👁️ See through bad bots trying to lie about their user agents

Overview

Odd Eye

Detect bad bots trying to disguise themselves as humans.

Features

How it works

Odd eye is a standalone fingerprinting server that lives separate from the rest of your infrastructure and turns low-level information about the connections it receives into tokens that can be checked to expose bots that are lying about their identity.

Collected fingerprints are encrypted using ChaCha20-Poly1305 with a symmetric key shared across your services before being returned to the caller. This fingerprint can be sent to any other service in your infrastructure without worrying about modifying the reverse proxy in front of the APIs that need fingerprint information, as bots will be forced to hand over their real identity to make successful requests.

Usage

Set a 256 bit variable as the encryption key or autogenerate it.

export ODD_EYE_ENCRYPTION_KEY=$(openssl rand -hex 16)

  1. Build the NGINX container cd nginx && docker-compose up --build -d
  2. Run the origin webserver on port 4000 cargo run
  3. Go to https://localhost

Modify the ./nginx/docker/nginx.conf file to your liking for development or mount it under /usr/local/nginx/conf/nginx.conf

  • GET / - Return the encrypted fingerprint of the request in binary format.
  • GET /b64 - Return the encrypted fingerprint of the request in base 64 format.
  • GET /test - Return the plaintext fingerprint of the request for testing (disabled in release mode).

Example response

{
  "fingerprint": {
    "http": "1:65536;3:1000;4:6291456;6:262144|15663105|1:1:0:256|m,a,s,p",
    "ja3": "771,4865-4866-4867-49195-49199-49196-49200-52393-52392-49171-49172-156-157-47-53,0-23-65281-10-11-35-16-5-13-18-51-45-43-21,29-23-24,0",
    "ja3_hash": "3e9b20610098b6c9bff953856e58016a",
    "user_agent": "Mozilla/5.0 (X11; Linux x86_64) AppleWebKit/537.36 (KHTML, like Gecko) Chrome/92.0.4515.131 Safari/537.36"
  },
  "timestamp": "2021-08-14T15:10:48.085487989Z"
}
Nonce (12 bytes)         | Encrypted Payload
-------------------------|-------------------------------
sOS97Zf8E0BI5gkEHRNk243G | 💃 🍋 💴 🙂 🕵 😷 💝 🔗 📦 🍰

The first 12 bytes of the message should be sliced out as the nonce to decrypt the encrypted payload with the shared secret.

The submitted nonce must be checked for uniqueness in order to prevent replay attacks.

The API will respond with an application/octet-stream when generating fingerprints by default.
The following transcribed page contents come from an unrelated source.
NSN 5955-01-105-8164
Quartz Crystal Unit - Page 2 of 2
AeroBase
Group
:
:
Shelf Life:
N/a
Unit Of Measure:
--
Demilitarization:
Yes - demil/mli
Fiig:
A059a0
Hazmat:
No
If you need it in text format you can hit up the /b64 endpoint instead

const key = await fetch("https://boca.yoursite.com/b64").then(res => res.text())
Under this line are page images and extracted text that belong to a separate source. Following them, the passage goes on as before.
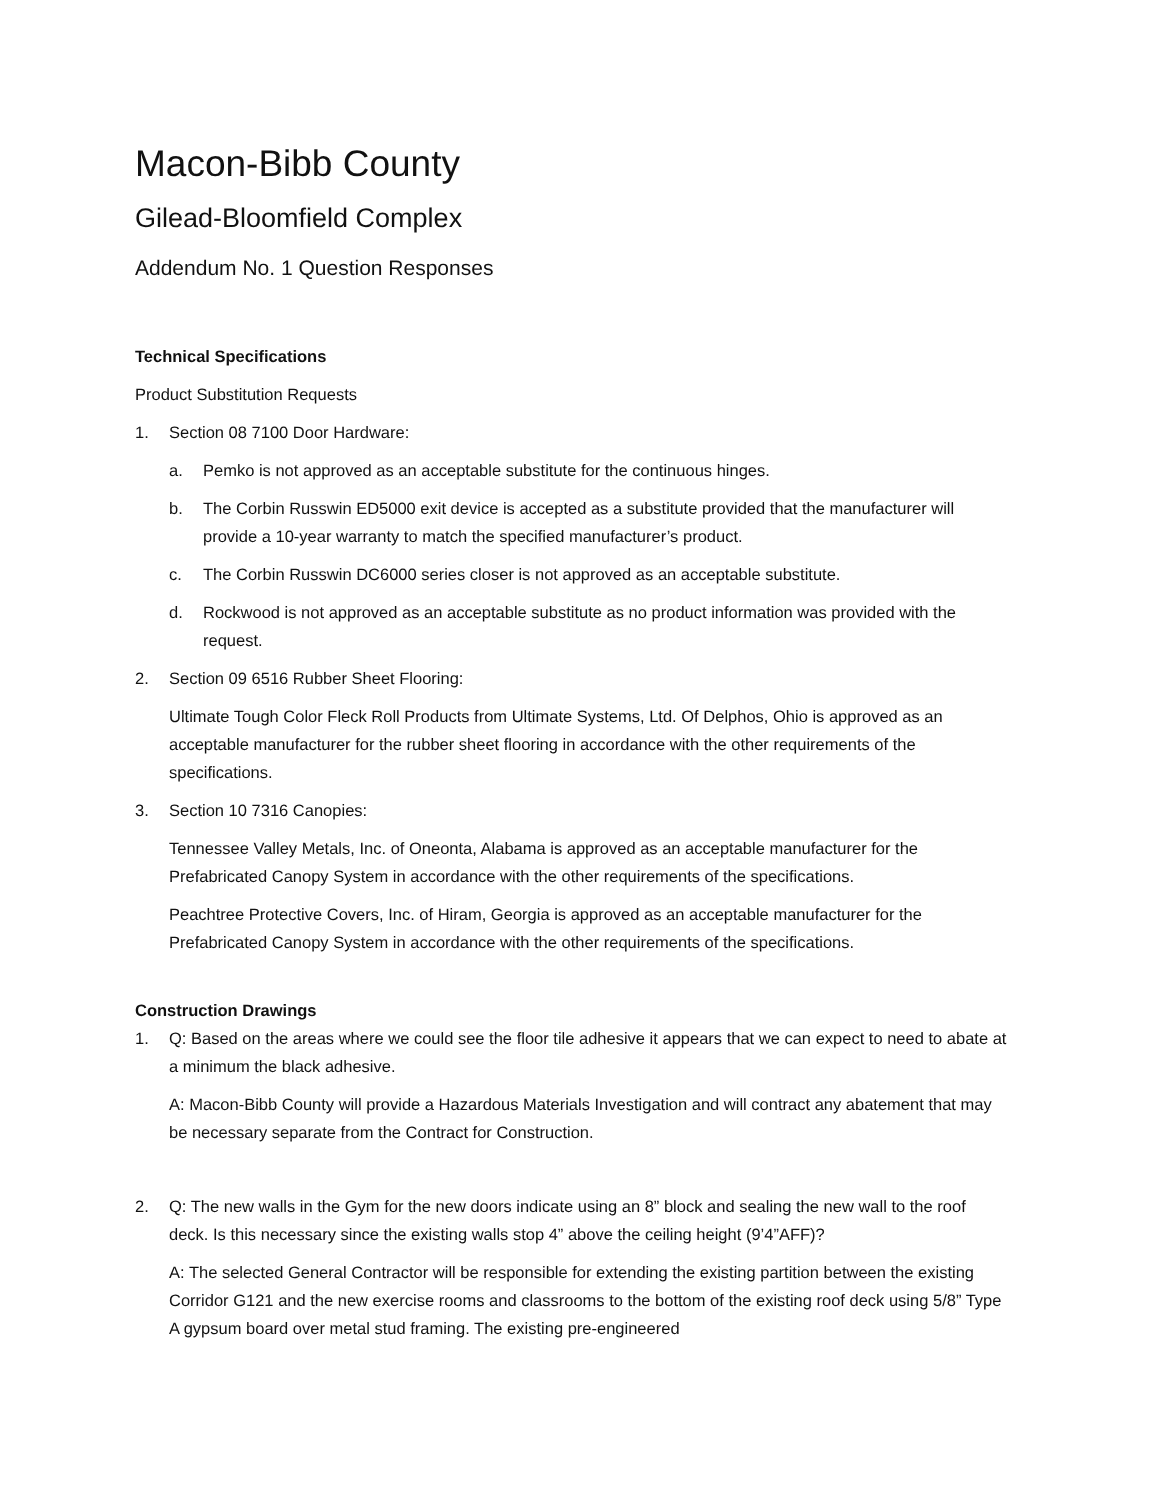Macon-Bibb County
Gilead-Bloomfield Complex
Addendum No. 1 Question Responses
Technical Specifications
Product Substitution Requests
1. Section 08 7100 Door Hardware:
a. Pemko is not approved as an acceptable substitute for the continuous hinges.
b. The Corbin Russwin ED5000 exit device is accepted as a substitute provided that the manufacturer will provide a 10-year warranty to match the specified manufacturer’s product.
c. The Corbin Russwin DC6000 series closer is not approved as an acceptable substitute.
d. Rockwood is not approved as an acceptable substitute as no product information was provided with the request.
2. Section 09 6516 Rubber Sheet Flooring:
Ultimate Tough Color Fleck Roll Products from Ultimate Systems, Ltd. Of Delphos, Ohio is approved as an acceptable manufacturer for the rubber sheet flooring in accordance with the other requirements of the specifications.
3. Section 10 7316 Canopies:
Tennessee Valley Metals, Inc. of Oneonta, Alabama is approved as an acceptable manufacturer for the Prefabricated Canopy System in accordance with the other requirements of the specifications.
Peachtree Protective Covers, Inc. of Hiram, Georgia is approved as an acceptable manufacturer for the Prefabricated Canopy System in accordance with the other requirements of the specifications.
Construction Drawings
1. Q: Based on the areas where we could see the floor tile adhesive it appears that we can expect to need to abate at a minimum the black adhesive.
A: Macon-Bibb County will provide a Hazardous Materials Investigation and will contract any abatement that may be necessary separate from the Contract for Construction.
2. Q: The new walls in the Gym for the new doors indicate using an 8” block and sealing the new wall to the roof deck. Is this necessary since the existing walls stop 4” above the ceiling height (9’4”AFF)?
A: The selected General Contractor will be responsible for extending the existing partition between the existing Corridor G121 and the new exercise rooms and classrooms to the bottom of the existing roof deck using 5/8” Type A gypsum board over metal stud framing. The existing pre-engineered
await fetch("https://api.yoursite.com/purchase", {
  method: "POST",
  headers: {
    "x-identity": key
  },
  body: JSON.stringify(...)
});

Decoding the Response in Node.js

const crypto = require('crypto')

const key = Buffer.from('256-bit-shared-secret')
const response = Buffer.from(base64Response, 'base64')
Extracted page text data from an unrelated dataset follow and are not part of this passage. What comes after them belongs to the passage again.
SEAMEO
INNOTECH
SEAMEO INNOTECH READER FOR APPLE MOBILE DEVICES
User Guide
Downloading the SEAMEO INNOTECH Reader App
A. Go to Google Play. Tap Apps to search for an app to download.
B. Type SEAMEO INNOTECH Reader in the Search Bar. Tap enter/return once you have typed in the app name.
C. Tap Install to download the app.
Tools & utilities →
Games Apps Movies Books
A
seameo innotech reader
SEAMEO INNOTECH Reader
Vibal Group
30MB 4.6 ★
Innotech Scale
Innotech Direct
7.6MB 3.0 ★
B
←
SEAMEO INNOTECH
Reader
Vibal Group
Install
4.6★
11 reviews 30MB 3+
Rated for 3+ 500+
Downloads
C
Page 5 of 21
let nonce = response.slice(0, 12)
let ciphertext = response.slice(12)

const decipher = crypto.createDecipheriv('ChaCha20-Poly1305', ciphertext, nonce, {
  authTagLength: 16
})

let out = decipher.update(text)
let payload;

try {
  decipher.final()
  // slicing out the mac at the end
  payload = out.slice(0, -16)
} catch (err) {
  console.log('someone messed with the signature/encryption')
}

if (payload) {
  console.log(JSON.parse(payload))
}

Why

Currently, big cloud security companies have a monopoly on fingerprinting methods used to analyze traffic and even though the data collection methods are open source, they don't expose the data itself to their customers in order to feed the data into their ML models to sell expensive bot protection services.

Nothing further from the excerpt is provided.